◆ **Tentang Latihan Ini**
Menurut bacaan tentang etika profesi akuntan publik di bawah, apa yang dimaksud dengan kode etik akuntan?

ETIKA & PROFESIONAL AKUNTAN PUBLIK PADA BANK DI INDONESIA
ETIKA &
PROFESIONAL AKUNTAN PUBLIK Pada Bank di Indonesia
ABSTRAK
Tulisan ini
menguraikan tentang etika profesi akuntan publik yang merupakan karakteristik
dari suatu profesi yang membedakan dengan profesi yang lain dan yang berfungsi
mengatur tingkah laku para anggotanya. Profesi akuntan publik saat ini tengah
menghadapi berbagai sorotan tajam dari masyarakat, terlebih setelah
terungkapnya kasus manipulasi yang dilakukan perusahaan Enron yang merupakan
tonggak pemicu terjadinya krisis kepercayaan dalam profesi akuntan. Tulisan ini
difokuskan terutama untuk menjawab bagaimana peranan etika profesi dalam
meningkatkan kepercayaan masyarakat terhadap profesi akuntan publik.
profesional bagi akuntan publik adalah prilaku untuk bertanggung jawab terhadap
profesinya, diri sendiri, peraturan, undang-undang, klien, dan masyarakat termasuk
para pemakai laporan keuangan.
1.1
PENDAHULUAN
Dalam menjalankan profesinya, seorang akuntan diatur oleh suatu kode etik
akuntan. Kode etik akuntan yaitu norma perilaku yang mengatur hubungan antara
akuntan dengan para klien, antara akuntan dengan sejawatnya, dan antara profesi
dengan masyarakat. Akuntan publik sebagai pihak yang bebas dan tidak memihak(independen )
dalam melakukan pemeriksaan yang objektif atas laporan keuangan dan menyatakan
pendapatnya atas kewajaran laporan keuangan, sangat diperlukan jasanya oleh
masyarakat pengguna laporan keuangan. Guna meningkatkan kepercayaan pemakai
jasa profesi akuntan publik sebagaimana layaknya yang mereka harapkan, maka
perlu adanya kode etik akuntan, termasuk kode etik bagi akuntan publik. Dengan
adanya kode etik, para akuntan publik dapat menentukan mana perilaku yang
pantas (etis) ia lakukan dan mana yang tidakpantas ( tidak etis).

◆ **Data yang Diberikan**

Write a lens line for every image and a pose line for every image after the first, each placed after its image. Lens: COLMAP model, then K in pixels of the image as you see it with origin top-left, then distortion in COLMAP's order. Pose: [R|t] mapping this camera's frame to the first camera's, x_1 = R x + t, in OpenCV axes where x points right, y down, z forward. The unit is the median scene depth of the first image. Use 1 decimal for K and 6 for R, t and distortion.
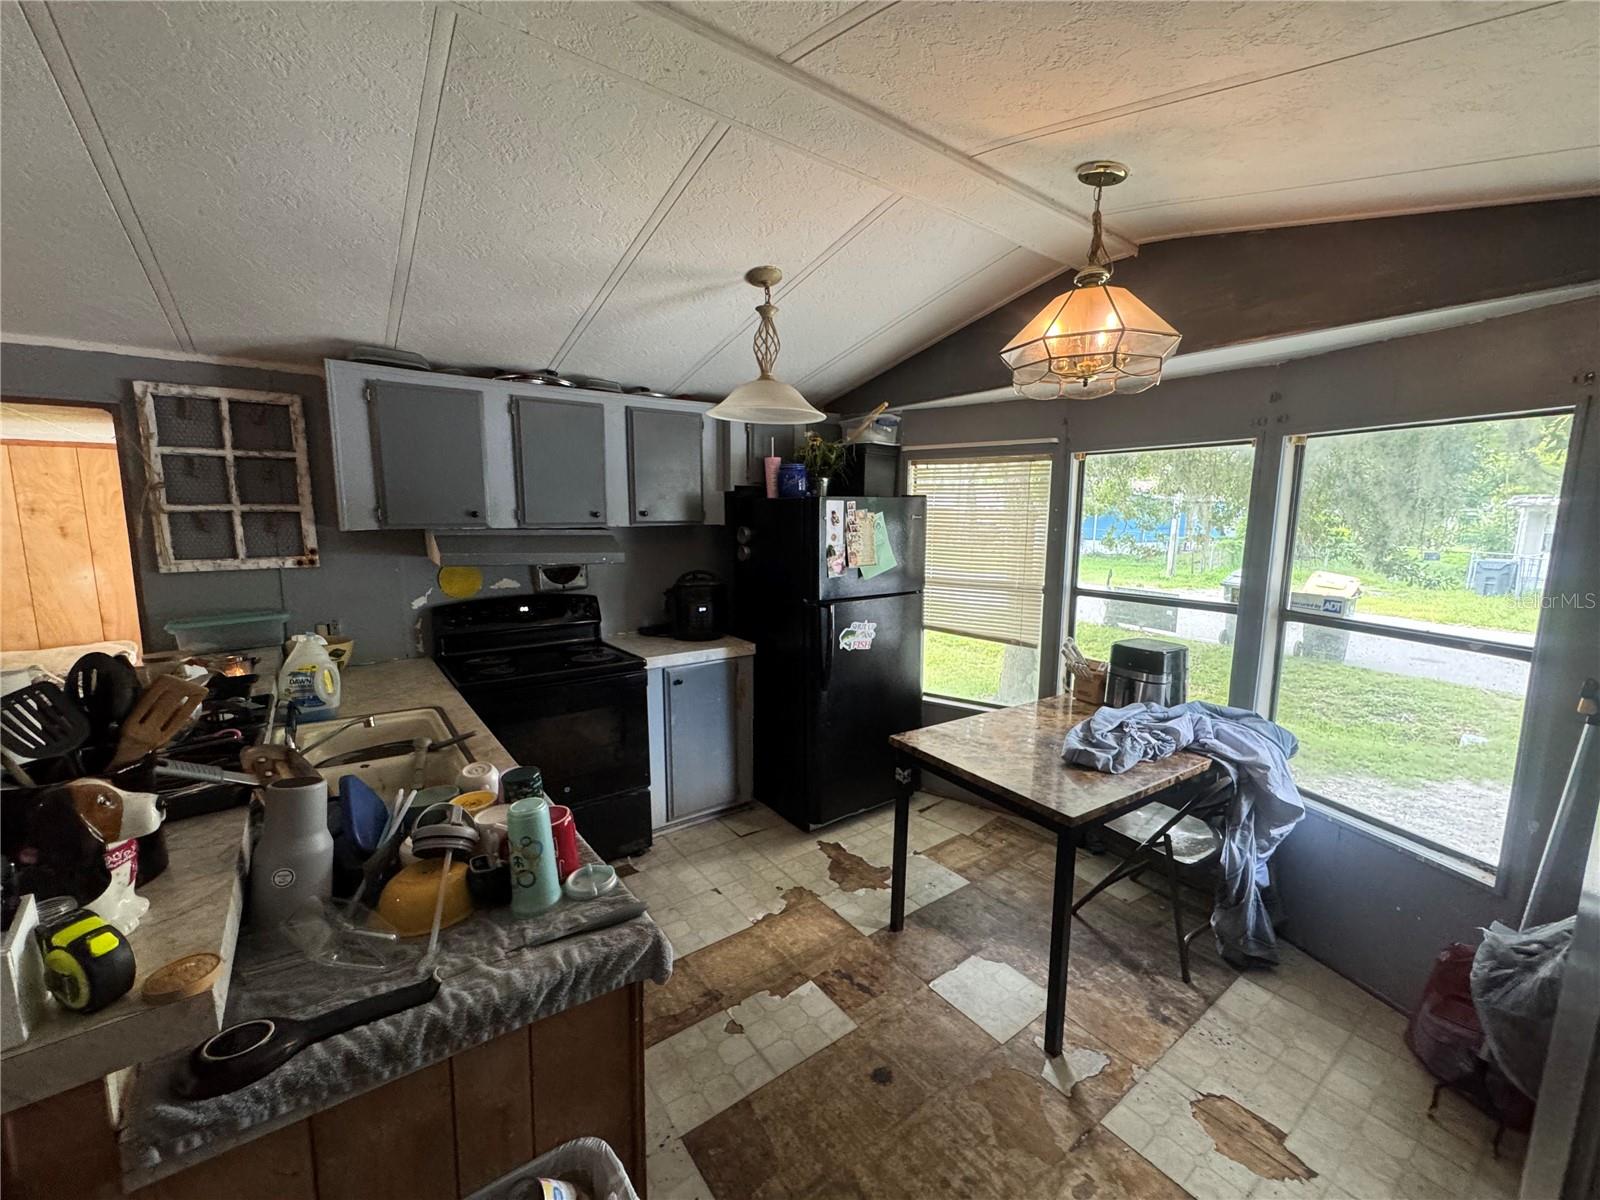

◆ **Jawaban Latihan**
Kode etik akuntan adalah norma perilaku yang mengatur hubungan antara akuntan dengan para klien, antara akuntan dengan sejawatnya, dan antara profesi dengan masyarakat.